“SOLO, KOMPAS.com — Usaha kecil dan
menengah (UKM) perlu mendapat perlindungan khusus dalam menghadapi pasar bebas.
Perlindungan yang diharapkan adalah dalam bentuk, antara lain, penguatan
kapasitas sumber daya manusia, modal, pelatihan, promosi, dan iklim usaha yang
kondusif.
Hal ini
dikatakan Ketua Jaringan Perempuan Usaha Kecil (Jarpuk) Ngudi Lestari Kota Solo
Sujanti, Rabu (28/11/2012). "Adanya perjanjian perdagangan
bebas sebenarnya membunuh usaha dan industri dalam negeri, terutama UKM, karena
kami kalah modal, SDM, dan kemasan. Namun, sudah tidak bisa dicegah lagi
sehingga kami yang harus bersiap-siap," tutur Sujanti.
Dosen
Fakultas Ekonomi Universitas Sebelas Maret (UNS) Solo, AM Susilo, mengatakan,
UKM punya peran penting dalam perekonomian Indonesia. Sektor ini menyumbang
56,7 persen pendapatan domestik bruto dan menyerap 99,6 persen tenaga kerja. Di
Jawa Tengah, ada 680 pengusaha UKM dengan hanya 32 persen yang memperoleh
Standar Nasional Indonesia (SNI) karena kendala biaya, yakni Rp 100 juta per
izin.
Kepala
Bidang Pemberdayaan Usaha Mikro Kecil dan Menengah (UMKM) Dinas Koperasi dan
UMKM Provinsi Jawa Tengah Eko Hari Putranto mengungkapkan, total ada 3,68 juta
UMKM nonpertanian di Jateng dengan penyerapan tenaga kerja 7,4 juta orang. Dari
jumlah itu, tidak sampai 50 pengusaha yang sudah ekspor dan hanya 100-an item
produk yang sudah menyentuh pasar ekspor.”
Artikel di
atas merupakan sepenggal kisah dampak pasar bebas terhadap perkembangan ekonomi
usaha mikro di Indonesia. Pasar bebas atau yang lebih dikenal dengan
Perdagangan bebas adalah sebuah konsep ekonomi yang
mengacu kepada Harmonized Commodity Description and Coding System (HS) dengan ketentuan dari World Customs Organization yang berpusat di Brussels, Belgium. penjualan
produk antar negara tanpa pajak ekspor-impor atau hambatan perdagangan lainnya. Perdagangan bebas dapat juga didefinisikan
sebagai tidak adanya hambatan buatan (hambatan yang diterapkan pemerintah)
dalam perdagangan antar individual-individual dan perusahaan-perusahaan yang
berada di negara yang berbeda.
Perdagangan internasional sering dibatasi oleh berbagai pajak negara,
biaya tambahan yang diterapkan pada barang ekspor impor, dan juga regulasi non tarif pada barang impor.
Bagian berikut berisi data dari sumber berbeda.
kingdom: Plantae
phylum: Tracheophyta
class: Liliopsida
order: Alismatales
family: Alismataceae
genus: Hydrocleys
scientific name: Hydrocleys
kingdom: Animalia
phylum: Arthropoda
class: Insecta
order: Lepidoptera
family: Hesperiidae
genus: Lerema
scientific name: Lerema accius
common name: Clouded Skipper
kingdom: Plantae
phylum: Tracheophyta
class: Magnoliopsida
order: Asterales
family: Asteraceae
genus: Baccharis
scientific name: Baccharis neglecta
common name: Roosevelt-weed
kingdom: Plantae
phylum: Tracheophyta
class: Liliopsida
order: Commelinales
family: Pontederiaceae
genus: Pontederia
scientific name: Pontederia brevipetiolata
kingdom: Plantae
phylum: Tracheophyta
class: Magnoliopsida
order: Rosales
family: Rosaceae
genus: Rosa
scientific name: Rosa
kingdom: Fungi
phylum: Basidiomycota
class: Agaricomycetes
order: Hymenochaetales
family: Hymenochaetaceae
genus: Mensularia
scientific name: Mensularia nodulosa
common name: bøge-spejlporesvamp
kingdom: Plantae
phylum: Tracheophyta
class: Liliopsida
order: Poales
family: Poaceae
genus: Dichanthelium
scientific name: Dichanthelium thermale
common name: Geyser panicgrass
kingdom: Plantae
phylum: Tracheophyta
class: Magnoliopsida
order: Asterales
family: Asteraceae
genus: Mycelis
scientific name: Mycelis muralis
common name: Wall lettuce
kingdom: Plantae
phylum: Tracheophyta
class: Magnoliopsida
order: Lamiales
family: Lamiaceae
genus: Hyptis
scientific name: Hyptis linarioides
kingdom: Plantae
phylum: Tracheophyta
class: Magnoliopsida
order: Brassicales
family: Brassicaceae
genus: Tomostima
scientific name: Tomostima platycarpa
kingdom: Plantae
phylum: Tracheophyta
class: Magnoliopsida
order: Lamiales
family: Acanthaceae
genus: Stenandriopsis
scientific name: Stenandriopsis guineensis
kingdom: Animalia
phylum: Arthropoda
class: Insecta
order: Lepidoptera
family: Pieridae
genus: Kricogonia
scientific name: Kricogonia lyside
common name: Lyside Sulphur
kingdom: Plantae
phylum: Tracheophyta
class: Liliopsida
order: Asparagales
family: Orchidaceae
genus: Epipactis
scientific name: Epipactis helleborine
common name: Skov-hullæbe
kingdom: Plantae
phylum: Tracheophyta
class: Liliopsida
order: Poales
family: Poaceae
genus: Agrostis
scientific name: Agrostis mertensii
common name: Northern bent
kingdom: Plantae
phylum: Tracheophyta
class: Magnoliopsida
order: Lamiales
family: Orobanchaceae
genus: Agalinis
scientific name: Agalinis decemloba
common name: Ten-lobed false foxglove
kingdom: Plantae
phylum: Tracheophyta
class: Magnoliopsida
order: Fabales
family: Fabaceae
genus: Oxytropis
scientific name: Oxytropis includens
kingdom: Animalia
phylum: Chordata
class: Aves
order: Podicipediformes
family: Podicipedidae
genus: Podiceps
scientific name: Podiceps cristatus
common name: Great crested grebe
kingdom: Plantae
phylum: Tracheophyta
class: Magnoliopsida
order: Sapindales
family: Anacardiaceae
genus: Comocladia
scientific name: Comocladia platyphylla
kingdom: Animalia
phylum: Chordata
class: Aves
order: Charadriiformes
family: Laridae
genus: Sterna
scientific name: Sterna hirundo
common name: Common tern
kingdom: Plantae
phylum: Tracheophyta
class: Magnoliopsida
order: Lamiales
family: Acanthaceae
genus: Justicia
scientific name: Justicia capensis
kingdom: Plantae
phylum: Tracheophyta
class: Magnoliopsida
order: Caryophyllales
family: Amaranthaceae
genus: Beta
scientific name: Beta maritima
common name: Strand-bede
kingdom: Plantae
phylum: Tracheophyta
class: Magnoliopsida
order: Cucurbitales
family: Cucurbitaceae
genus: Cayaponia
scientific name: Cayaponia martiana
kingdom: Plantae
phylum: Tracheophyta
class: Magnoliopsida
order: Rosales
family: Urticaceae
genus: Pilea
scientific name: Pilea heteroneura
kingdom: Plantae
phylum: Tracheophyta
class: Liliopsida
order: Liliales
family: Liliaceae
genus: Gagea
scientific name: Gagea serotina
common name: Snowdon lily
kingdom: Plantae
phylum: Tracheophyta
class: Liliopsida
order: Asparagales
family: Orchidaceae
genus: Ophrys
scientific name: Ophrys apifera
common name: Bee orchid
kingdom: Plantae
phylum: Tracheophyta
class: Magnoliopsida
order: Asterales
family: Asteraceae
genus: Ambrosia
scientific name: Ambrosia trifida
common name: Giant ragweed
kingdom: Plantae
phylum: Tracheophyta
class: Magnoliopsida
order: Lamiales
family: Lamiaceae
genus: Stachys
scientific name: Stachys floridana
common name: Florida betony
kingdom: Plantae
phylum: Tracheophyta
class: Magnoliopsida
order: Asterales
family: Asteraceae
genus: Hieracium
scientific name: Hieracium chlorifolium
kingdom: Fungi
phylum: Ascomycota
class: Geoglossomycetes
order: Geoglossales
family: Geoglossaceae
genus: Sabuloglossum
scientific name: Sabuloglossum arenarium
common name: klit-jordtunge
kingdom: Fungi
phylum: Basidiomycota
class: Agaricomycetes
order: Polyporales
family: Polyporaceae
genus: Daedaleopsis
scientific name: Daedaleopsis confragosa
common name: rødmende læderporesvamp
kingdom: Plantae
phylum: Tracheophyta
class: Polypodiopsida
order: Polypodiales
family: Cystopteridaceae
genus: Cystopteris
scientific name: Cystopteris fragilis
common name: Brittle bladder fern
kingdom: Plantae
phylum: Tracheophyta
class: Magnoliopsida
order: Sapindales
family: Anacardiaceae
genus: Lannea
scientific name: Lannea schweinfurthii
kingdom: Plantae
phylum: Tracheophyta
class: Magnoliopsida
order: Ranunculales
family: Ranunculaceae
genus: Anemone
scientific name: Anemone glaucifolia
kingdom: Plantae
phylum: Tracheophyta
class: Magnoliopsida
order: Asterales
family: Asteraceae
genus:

Secara teori, semuha hambatan-hambatan inilah yang ditolak oleh perdagangan
bebas. Namun dalam kenyataannya, perjanjian-perjanjian perdagangan yang
didukung oleh penganut perdagangan bebas ini justru sebenarnya menciptakan
hambatan baru kepada terciptanya pasar bebas.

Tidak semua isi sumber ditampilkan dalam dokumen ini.